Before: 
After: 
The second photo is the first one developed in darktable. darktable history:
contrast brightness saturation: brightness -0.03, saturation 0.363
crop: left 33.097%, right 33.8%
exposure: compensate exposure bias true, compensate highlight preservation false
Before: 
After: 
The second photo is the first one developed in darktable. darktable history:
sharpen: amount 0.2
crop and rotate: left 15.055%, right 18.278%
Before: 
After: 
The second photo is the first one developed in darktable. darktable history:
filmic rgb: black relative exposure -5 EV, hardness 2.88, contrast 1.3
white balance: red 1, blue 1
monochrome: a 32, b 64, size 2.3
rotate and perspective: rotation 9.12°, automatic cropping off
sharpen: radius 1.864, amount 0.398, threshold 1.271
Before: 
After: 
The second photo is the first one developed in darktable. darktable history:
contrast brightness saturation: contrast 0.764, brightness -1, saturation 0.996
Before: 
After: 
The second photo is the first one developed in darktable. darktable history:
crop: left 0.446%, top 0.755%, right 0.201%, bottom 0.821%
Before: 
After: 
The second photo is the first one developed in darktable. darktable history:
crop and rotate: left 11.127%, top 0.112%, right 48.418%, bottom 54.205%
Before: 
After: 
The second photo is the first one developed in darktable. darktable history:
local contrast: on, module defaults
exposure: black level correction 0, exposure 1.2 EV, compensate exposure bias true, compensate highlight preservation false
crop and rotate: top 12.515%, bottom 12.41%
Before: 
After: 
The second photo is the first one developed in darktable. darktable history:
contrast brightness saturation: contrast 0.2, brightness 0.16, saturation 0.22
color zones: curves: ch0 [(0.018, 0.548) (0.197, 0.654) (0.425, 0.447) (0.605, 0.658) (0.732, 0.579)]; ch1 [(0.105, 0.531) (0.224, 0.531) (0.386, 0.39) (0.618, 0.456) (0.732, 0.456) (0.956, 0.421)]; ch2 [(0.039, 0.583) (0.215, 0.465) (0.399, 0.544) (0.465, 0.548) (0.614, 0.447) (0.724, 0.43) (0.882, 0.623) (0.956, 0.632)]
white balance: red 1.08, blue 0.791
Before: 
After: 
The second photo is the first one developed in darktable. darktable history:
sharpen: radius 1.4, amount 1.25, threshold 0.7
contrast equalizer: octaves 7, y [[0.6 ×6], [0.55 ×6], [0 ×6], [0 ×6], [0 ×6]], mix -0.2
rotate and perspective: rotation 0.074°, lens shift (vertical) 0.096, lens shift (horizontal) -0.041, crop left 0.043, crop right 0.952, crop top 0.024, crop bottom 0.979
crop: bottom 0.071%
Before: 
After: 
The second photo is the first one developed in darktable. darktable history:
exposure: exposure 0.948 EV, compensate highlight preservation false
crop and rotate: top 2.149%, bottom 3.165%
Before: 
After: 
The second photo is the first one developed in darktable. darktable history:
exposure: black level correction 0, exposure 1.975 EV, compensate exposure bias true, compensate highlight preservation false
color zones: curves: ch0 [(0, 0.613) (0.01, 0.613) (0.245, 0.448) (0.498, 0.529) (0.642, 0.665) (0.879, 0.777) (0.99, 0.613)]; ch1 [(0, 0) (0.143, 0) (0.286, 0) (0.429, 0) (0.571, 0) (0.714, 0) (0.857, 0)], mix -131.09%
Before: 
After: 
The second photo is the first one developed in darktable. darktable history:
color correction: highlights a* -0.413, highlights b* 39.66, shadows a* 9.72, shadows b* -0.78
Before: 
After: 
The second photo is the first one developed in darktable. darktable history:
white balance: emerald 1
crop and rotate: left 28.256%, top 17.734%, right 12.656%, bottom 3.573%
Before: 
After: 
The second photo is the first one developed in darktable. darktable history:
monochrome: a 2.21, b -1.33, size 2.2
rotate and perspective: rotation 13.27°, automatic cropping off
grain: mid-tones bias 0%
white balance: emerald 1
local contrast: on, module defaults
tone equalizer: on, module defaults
☆ ☆ ☆ ☆
◆ **Problem to solve**:
In all the items above, switch "developed" to "processed" and give the lines again with nothing else changed.

◆ **Final answer**:
Before: 
After: 
The second photo is the first one processed in darktable. darktable history:
contrast brightness saturation: brightness -0.03, saturation 0.363
crop: left 33.097%, right 33.8%
exposure: compensate exposure bias true, compensate highlight preservation false
Before: 
After: 
The second photo is the first one processed in darktable. darktable history:
sharpen: amount 0.2
crop and rotate: left 15.055%, right 18.278%
Before: 
After: 
The second photo is the first one processed in darktable. darktable history:
filmic rgb: black relative exposure -5 EV, hardness 2.88, contrast 1.3
white balance: red 1, blue 1
monochrome: a 32, b 64, size 2.3
rotate and perspective: rotation 9.12°, automatic cropping off
sharpen: radius 1.864, amount 0.398, threshold 1.271
Before: 
After: 
The second photo is the first one processed in darktable. darktable history:
contrast brightness saturation: contrast 0.764, brightness -1, saturation 0.996
Before: 
After: 
The second photo is the first one processed in darktable. darktable history:
crop: left 0.446%, top 0.755%, right 0.201%, bottom 0.821%
Before: 
After: 
The second photo is the first one processed in darktable. darktable history:
crop and rotate: left 11.127%, top 0.112%, right 48.418%, bottom 54.205%
Before: 
After: 
The second photo is the first one processed in darktable. darktable history:
local contrast: on, module defaults
exposure: black level correction 0, exposure 1.2 EV, compensate exposure bias true, compensate highlight preservation false
crop and rotate: top 12.515%, bottom 12.41%
Before: 
After: 
The second photo is the first one processed in darktable. darktable history:
contrast brightness saturation: contrast 0.2, brightness 0.16, saturation 0.22
color zones: curves: ch0 [(0.018, 0.548) (0.197, 0.654) (0.425, 0.447) (0.605, 0.658) (0.732, 0.579)]; ch1 [(0.105, 0.531) (0.224, 0.531) (0.386, 0.39) (0.618, 0.456) (0.732, 0.456) (0.956, 0.421)]; ch2 [(0.039, 0.583) (0.215, 0.465) (0.399, 0.544) (0.465, 0.548) (0.614, 0.447) (0.724, 0.43) (0.882, 0.623) (0.956, 0.632)]
white balance: red 1.08, blue 0.791
Before: 
After: 
The second photo is the first one processed in darktable. darktable history:
sharpen: radius 1.4, amount 1.25, threshold 0.7
contrast equalizer: octaves 7, y [[0.6 ×6], [0.55 ×6], [0 ×6], [0 ×6], [0 ×6]], mix -0.2
rotate and perspective: rotation 0.074°, lens shift (vertical) 0.096, lens shift (horizontal) -0.041, crop left 0.043, crop right 0.952, crop top 0.024, crop bottom 0.979
crop: bottom 0.071%
Before: 
After: 
The second photo is the first one processed in darktable. darktable history:
exposure: exposure 0.948 EV, compensate highlight preservation false
crop and rotate: top 2.149%, bottom 3.165%
Before: 
After: 
The second photo is the first one processed in darktable. darktable history:
exposure: black level correction 0, exposure 1.975 EV, compensate exposure bias true, compensate highlight preservation false
color zones: curves: ch0 [(0, 0.613) (0.01, 0.613) (0.245, 0.448) (0.498, 0.529) (0.642, 0.665) (0.879, 0.777) (0.99, 0.613)]; ch1 [(0, 0) (0.143, 0) (0.286, 0) (0.429, 0) (0.571, 0) (0.714, 0) (0.857, 0)], mix -131.09%
Before: 
After: 
The second photo is the first one processed in darktable. darktable history:
color correction: highlights a* -0.413, highlights b* 39.66, shadows a* 9.72, shadows b* -0.78
Before: 
After: 
The second photo is the first one processed in darktable. darktable history:
white balance: emerald 1
crop and rotate: left 28.256%, top 17.734%, right 12.656%, bottom 3.573%
Before: 
After: 
The second photo is the first one processed in darktable. darktable history:
monochrome: a 2.21, b -1.33, size 2.2
rotate and perspective: rotation 13.27°, automatic cropping off
grain: mid-tones bias 0%
white balance: emerald 1
local contrast: on, module defaults
tone equalizer: on, module defaults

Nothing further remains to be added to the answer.